Police power is the inherent authority of every state. In other words, there cannot be any state in the absence of police power. The political masters in our states, therefore, have to have sufficient say in the matter of control over their police forces, especially when subjects like “Police” and “Public order” stand exclusively assigned to them in our statute. Still some regulation is urgently needed to shield police from undue political interference.
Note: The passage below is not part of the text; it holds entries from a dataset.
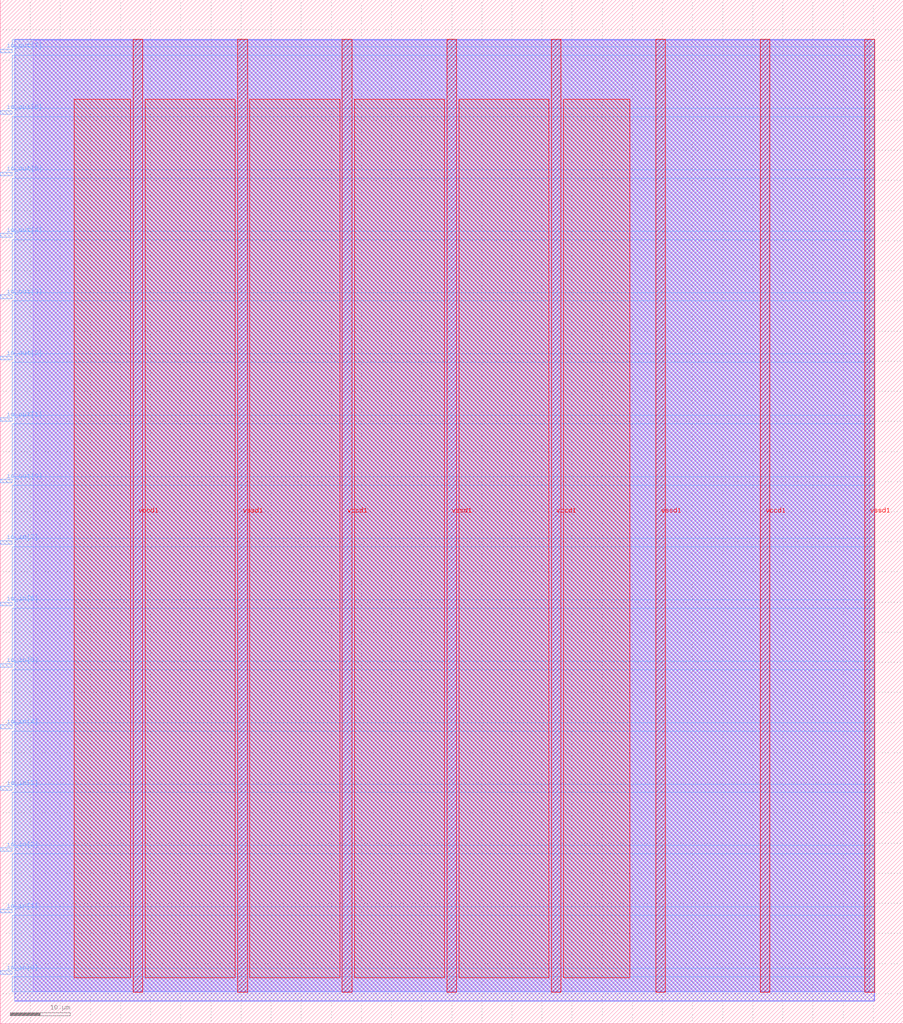
<source format=lef>
VERSION 5.7 ;
  NOWIREEXTENSIONATPIN ON ;
  DIVIDERCHAR "/" ;
  BUSBITCHARS "[]" ;
MACRO davidsiaw_stackcalc
  CLASS BLOCK ;
  FOREIGN davidsiaw_stackcalc ;
  ORIGIN 0.000 0.000 ;
  SIZE 150.000 BY 170.000 ;
  PIN io_in[0]
    DIRECTION INPUT ;
    USE SIGNAL ;
    PORT
      LAYER met3 ;
        RECT 0.000 8.200 2.000 8.800 ;
    END
  END io_in[0]
  PIN io_in[1]
    DIRECTION INPUT ;
    USE SIGNAL ;
    PORT
      LAYER met3 ;
        RECT 0.000 18.400 2.000 19.000 ;
    END
  END io_in[1]
  PIN io_in[2]
    DIRECTION INPUT ;
    USE SIGNAL ;
    PORT
      LAYER met3 ;
        RECT 0.000 28.600 2.000 29.200 ;
    END
  END io_in[2]
  PIN io_in[3]
    DIRECTION INPUT ;
    USE SIGNAL ;
    PORT
      LAYER met3 ;
        RECT 0.000 38.800 2.000 39.400 ;
    END
  END io_in[3]
  PIN io_in[4]
    DIRECTION INPUT ;
    USE SIGNAL ;
    PORT
      LAYER met3 ;
        RECT 0.000 49.000 2.000 49.600 ;
    END
  END io_in[4]
  PIN io_in[5]
    DIRECTION INPUT ;
    USE SIGNAL ;
    PORT
      LAYER met3 ;
        RECT 0.000 59.200 2.000 59.800 ;
    END
  END io_in[5]
  PIN io_in[6]
    DIRECTION INPUT ;
    USE SIGNAL ;
    PORT
      LAYER met3 ;
        RECT 0.000 69.400 2.000 70.000 ;
    END
  END io_in[6]
  PIN io_in[7]
    DIRECTION INPUT ;
    USE SIGNAL ;
    PORT
      LAYER met3 ;
        RECT 0.000 79.600 2.000 80.200 ;
    END
  END io_in[7]
  PIN io_out[0]
    DIRECTION OUTPUT TRISTATE ;
    USE SIGNAL ;
    PORT
      LAYER met3 ;
        RECT 0.000 89.800 2.000 90.400 ;
    END
  END io_out[0]
  PIN io_out[1]
    DIRECTION OUTPUT TRISTATE ;
    USE SIGNAL ;
    PORT
      LAYER met3 ;
        RECT 0.000 100.000 2.000 100.600 ;
    END
  END io_out[1]
  PIN io_out[2]
    DIRECTION OUTPUT TRISTATE ;
    USE SIGNAL ;
    PORT
      LAYER met3 ;
        RECT 0.000 110.200 2.000 110.800 ;
    END
  END io_out[2]
  PIN io_out[3]
    DIRECTION OUTPUT TRISTATE ;
    USE SIGNAL ;
    PORT
      LAYER met3 ;
        RECT 0.000 120.400 2.000 121.000 ;
    END
  END io_out[3]
  PIN io_out[4]
    DIRECTION OUTPUT TRISTATE ;
    USE SIGNAL ;
    PORT
      LAYER met3 ;
        RECT 0.000 130.600 2.000 131.200 ;
    END
  END io_out[4]
  PIN io_out[5]
    DIRECTION OUTPUT TRISTATE ;
    USE SIGNAL ;
    PORT
      LAYER met3 ;
        RECT 0.000 140.800 2.000 141.400 ;
    END
  END io_out[5]
  PIN io_out[6]
    DIRECTION OUTPUT TRISTATE ;
    USE SIGNAL ;
    PORT
      LAYER met3 ;
        RECT 0.000 151.000 2.000 151.600 ;
    END
  END io_out[6]
  PIN io_out[7]
    DIRECTION OUTPUT TRISTATE ;
    USE SIGNAL ;
    PORT
      LAYER met3 ;
        RECT 0.000 161.200 2.000 161.800 ;
    END
  END io_out[7]
  PIN vccd1
    DIRECTION INOUT ;
    USE POWER ;
    PORT
      LAYER met4 ;
        RECT 22.085 5.200 23.685 163.440 ;
    END
    PORT
      LAYER met4 ;
        RECT 56.815 5.200 58.415 163.440 ;
    END
    PORT
      LAYER met4 ;
        RECT 91.545 5.200 93.145 163.440 ;
    END
    PORT
      LAYER met4 ;
        RECT 126.275 5.200 127.875 163.440 ;
    END
  END vccd1
  PIN vssd1
    DIRECTION INOUT ;
    USE GROUND ;
    PORT
      LAYER met4 ;
        RECT 39.450 5.200 41.050 163.440 ;
    END
    PORT
      LAYER met4 ;
        RECT 74.180 5.200 75.780 163.440 ;
    END
    PORT
      LAYER met4 ;
        RECT 108.910 5.200 110.510 163.440 ;
    END
    PORT
      LAYER met4 ;
        RECT 143.640 5.200 145.240 163.440 ;
    END
  END vssd1
  OBS
      LAYER li1 ;
        RECT 5.520 5.355 144.440 163.285 ;
      LAYER met1 ;
        RECT 2.370 3.780 145.240 163.440 ;
      LAYER met2 ;
        RECT 2.390 3.750 145.210 163.385 ;
      LAYER met3 ;
        RECT 2.000 162.200 145.230 163.365 ;
        RECT 2.400 160.800 145.230 162.200 ;
        RECT 2.000 152.000 145.230 160.800 ;
        RECT 2.400 150.600 145.230 152.000 ;
        RECT 2.000 141.800 145.230 150.600 ;
        RECT 2.400 140.400 145.230 141.800 ;
        RECT 2.000 131.600 145.230 140.400 ;
        RECT 2.400 130.200 145.230 131.600 ;
        RECT 2.000 121.400 145.230 130.200 ;
        RECT 2.400 120.000 145.230 121.400 ;
        RECT 2.000 111.200 145.230 120.000 ;
        RECT 2.400 109.800 145.230 111.200 ;
        RECT 2.000 101.000 145.230 109.800 ;
        RECT 2.400 99.600 145.230 101.000 ;
        RECT 2.000 90.800 145.230 99.600 ;
        RECT 2.400 89.400 145.230 90.800 ;
        RECT 2.000 80.600 145.230 89.400 ;
        RECT 2.400 79.200 145.230 80.600 ;
        RECT 2.000 70.400 145.230 79.200 ;
        RECT 2.400 69.000 145.230 70.400 ;
        RECT 2.000 60.200 145.230 69.000 ;
        RECT 2.400 58.800 145.230 60.200 ;
        RECT 2.000 50.000 145.230 58.800 ;
        RECT 2.400 48.600 145.230 50.000 ;
        RECT 2.000 39.800 145.230 48.600 ;
        RECT 2.400 38.400 145.230 39.800 ;
        RECT 2.000 29.600 145.230 38.400 ;
        RECT 2.400 28.200 145.230 29.600 ;
        RECT 2.000 19.400 145.230 28.200 ;
        RECT 2.400 18.000 145.230 19.400 ;
        RECT 2.000 9.200 145.230 18.000 ;
        RECT 2.400 7.800 145.230 9.200 ;
        RECT 2.000 5.275 145.230 7.800 ;
      LAYER met4 ;
        RECT 12.255 7.655 21.685 153.505 ;
        RECT 24.085 7.655 39.050 153.505 ;
        RECT 41.450 7.655 56.415 153.505 ;
        RECT 58.815 7.655 73.780 153.505 ;
        RECT 76.180 7.655 91.145 153.505 ;
        RECT 93.545 7.655 104.585 153.505 ;
  END
END davidsiaw_stackcalc
END LIBRARY


</source>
Nonetheless, the first step in the direction of police reforms should be to give a decent burial to the imperial idea of cheap policing in the country. The powerful post of the S.H.O. must not stay with a petty official of Group-C status who would always remain easily susceptible to undue influences. It should instead be held by the officers of the Indian Police Service with at least five years experience. With the vast improvement in the state of communications, we could rather reduce the number of police stations.  The police stations could have a number of police posts headed by Deputy Superintendents of Police with reduced police power. The district police chief should be a selection grade I.P.S. officer. In line with this upgrading of police, the district magistracy should also be overhauled with the post of district magistrate going to a selection grade I.A.S. officer. The money for this elevation of the police and magistracy structure could be found by pruning drastically the top-heaviness in these establishments at the state headquarters` level.
Police, after all, produces the precious wealth of peace for the society. It cannot be allowed to be played with by the politicians.